Thorgeirsson, S., Ewen, T., & Su, Z. (2025). What can computer science educators learn from the failures of top-down pedagogy? In Proceedings of the 56th ACM Technical Symposium on Computer Science Education (Vol. 1, pp. 1127–1133). doi:10.1145/3641554.3701873

Creates a dichotomy of teaching approaches: bottom-up approaches start with the basic core skills and work up to integrate them, while top-down approaches start with the overall goal and work downward. Phonics, in which children learn to read by practicing sounding out individual words and then progressing to whole sentences, is bottom-up; whole-language reading, where students start reading entire sentences early and guess how to read unfamiliar words from context, is top-down. Whole-language reading was trendy until recently, but it turns out that all the empirical evidence suggests it doesn’t work.
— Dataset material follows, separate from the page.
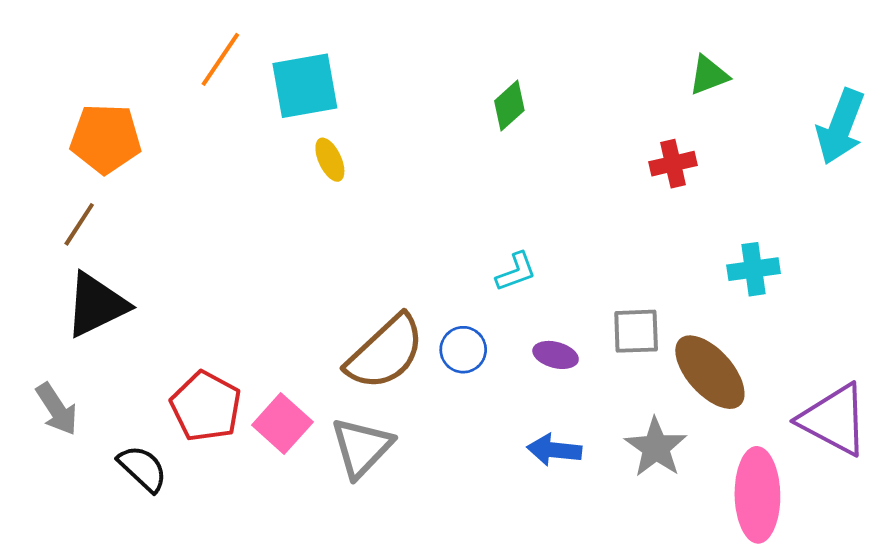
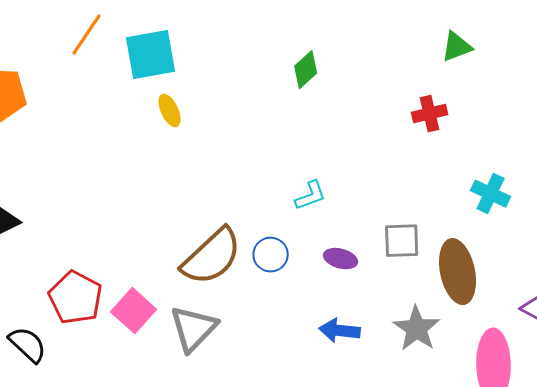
cyan cross: (753, 269) -> (491, 194), turned 33
brown ellipse: (710, 372) -> (458, 272), turned 30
The authors worry that “approaches that rely heavily on large language models (LLMs) or ‘prompt programming’ run the risk of being the computer science equivalent of whole language, focusing heavily on end results without understanding the underlying mechanics”. They review several studies, including some cited above, that top-down LLM-based approaches may leave students with weak metacognitive skills. But, they note, the other part of education is engagement and motivation – whole-language reading is much more fun for teachers, because they get to read stories instead of sounding out words; and LLM-based education might be more fun because of the fancy new technology. And you can’t pick a pedagogy without considering whether it will motivate students and teachers.